(Collected data)
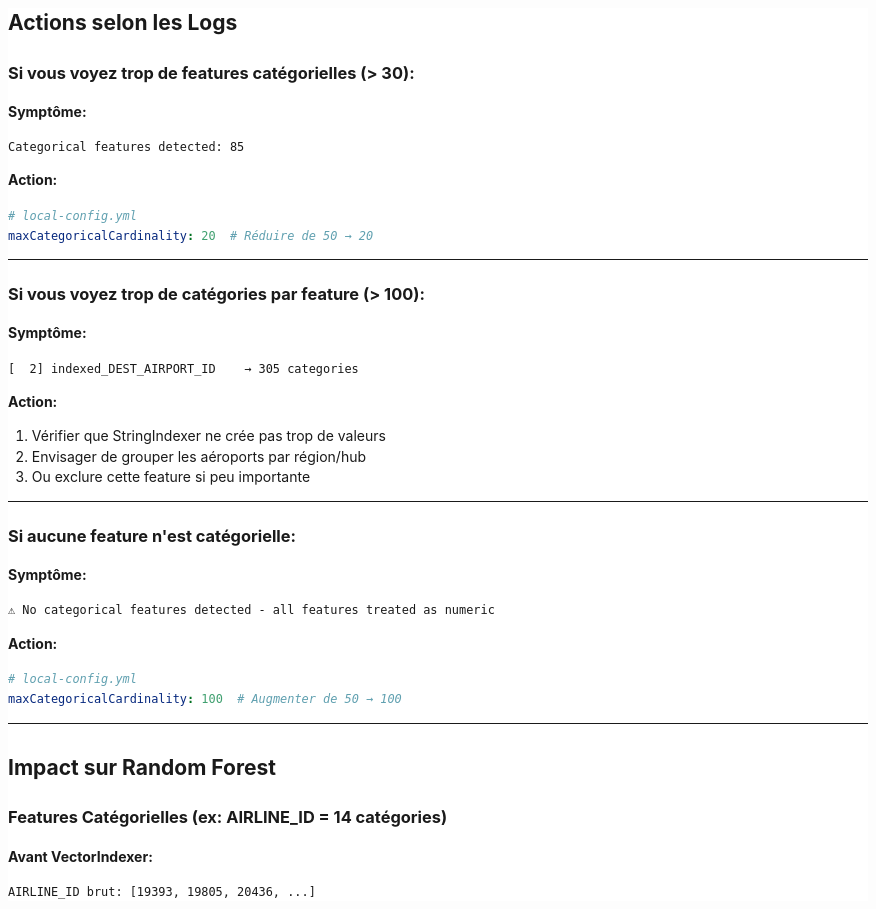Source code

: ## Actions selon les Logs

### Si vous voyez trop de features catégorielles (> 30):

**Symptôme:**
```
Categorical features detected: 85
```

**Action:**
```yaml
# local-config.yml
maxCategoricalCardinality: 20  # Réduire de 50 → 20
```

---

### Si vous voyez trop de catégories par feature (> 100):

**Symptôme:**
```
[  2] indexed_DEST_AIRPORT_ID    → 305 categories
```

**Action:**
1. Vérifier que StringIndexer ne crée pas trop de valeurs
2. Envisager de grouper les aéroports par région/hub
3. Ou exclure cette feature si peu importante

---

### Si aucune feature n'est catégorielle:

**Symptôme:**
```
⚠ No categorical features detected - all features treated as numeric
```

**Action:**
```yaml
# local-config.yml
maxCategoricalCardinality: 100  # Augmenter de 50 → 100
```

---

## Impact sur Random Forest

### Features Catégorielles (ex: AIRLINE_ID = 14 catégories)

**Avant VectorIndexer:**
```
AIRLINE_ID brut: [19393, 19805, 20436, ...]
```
==
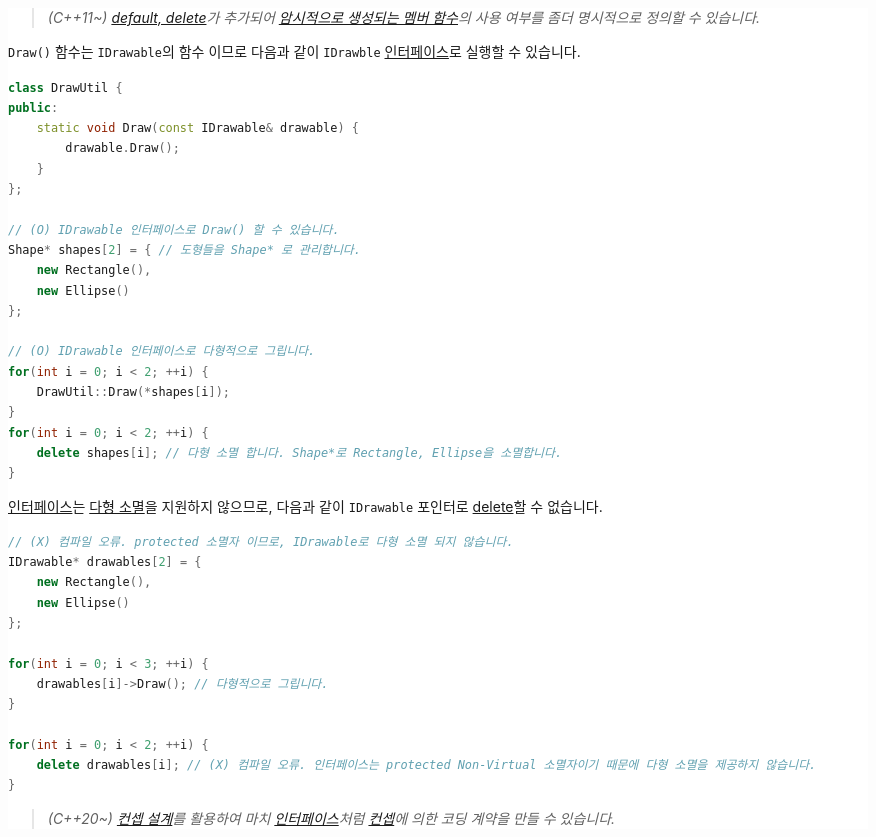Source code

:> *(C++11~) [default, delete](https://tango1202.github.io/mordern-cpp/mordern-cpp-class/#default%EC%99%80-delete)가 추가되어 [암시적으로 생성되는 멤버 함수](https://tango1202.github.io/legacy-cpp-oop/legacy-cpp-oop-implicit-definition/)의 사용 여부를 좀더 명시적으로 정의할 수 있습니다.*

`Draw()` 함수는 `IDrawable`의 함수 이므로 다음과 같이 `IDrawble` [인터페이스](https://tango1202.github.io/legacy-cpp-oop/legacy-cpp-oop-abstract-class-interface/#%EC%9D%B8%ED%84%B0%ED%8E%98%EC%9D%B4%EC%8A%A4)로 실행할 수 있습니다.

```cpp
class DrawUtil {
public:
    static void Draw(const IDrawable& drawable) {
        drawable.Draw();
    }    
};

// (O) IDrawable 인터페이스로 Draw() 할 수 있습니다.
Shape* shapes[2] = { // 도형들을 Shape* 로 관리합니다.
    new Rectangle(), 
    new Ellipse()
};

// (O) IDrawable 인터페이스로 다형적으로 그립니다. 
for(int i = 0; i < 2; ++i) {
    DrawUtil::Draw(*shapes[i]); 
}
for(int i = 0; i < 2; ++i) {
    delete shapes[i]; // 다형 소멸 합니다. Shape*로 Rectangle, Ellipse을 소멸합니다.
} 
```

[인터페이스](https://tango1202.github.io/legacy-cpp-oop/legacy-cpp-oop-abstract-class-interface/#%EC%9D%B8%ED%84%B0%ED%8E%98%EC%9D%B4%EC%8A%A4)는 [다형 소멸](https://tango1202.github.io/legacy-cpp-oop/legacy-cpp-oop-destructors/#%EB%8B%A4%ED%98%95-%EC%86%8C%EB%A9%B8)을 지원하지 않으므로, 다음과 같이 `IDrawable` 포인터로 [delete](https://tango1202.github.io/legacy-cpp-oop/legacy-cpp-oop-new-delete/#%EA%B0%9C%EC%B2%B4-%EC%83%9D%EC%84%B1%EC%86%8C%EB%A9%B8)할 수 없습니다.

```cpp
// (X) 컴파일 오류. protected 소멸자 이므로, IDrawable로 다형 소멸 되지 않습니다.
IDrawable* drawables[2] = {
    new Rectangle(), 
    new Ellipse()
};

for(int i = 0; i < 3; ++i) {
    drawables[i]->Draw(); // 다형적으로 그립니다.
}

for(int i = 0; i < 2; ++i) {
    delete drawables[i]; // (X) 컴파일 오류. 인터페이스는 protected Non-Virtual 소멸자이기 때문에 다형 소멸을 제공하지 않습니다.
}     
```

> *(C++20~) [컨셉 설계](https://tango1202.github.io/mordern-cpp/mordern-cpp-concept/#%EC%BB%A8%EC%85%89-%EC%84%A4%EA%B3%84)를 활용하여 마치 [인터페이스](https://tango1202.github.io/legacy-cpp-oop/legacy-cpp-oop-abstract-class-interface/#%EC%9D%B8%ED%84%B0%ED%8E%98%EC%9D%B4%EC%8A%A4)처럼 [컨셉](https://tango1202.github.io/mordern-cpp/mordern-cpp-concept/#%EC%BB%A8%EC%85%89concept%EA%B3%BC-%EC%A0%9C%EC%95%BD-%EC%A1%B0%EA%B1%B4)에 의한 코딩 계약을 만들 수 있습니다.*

PROBLEM DETAILS - List every line in the records above that contains the word "다형적으로".

WRITTEN REPLY -
// (O) IDrawable 인터페이스로 다형적으로 그립니다. 
    drawables[i]->Draw(); // 다형적으로 그립니다.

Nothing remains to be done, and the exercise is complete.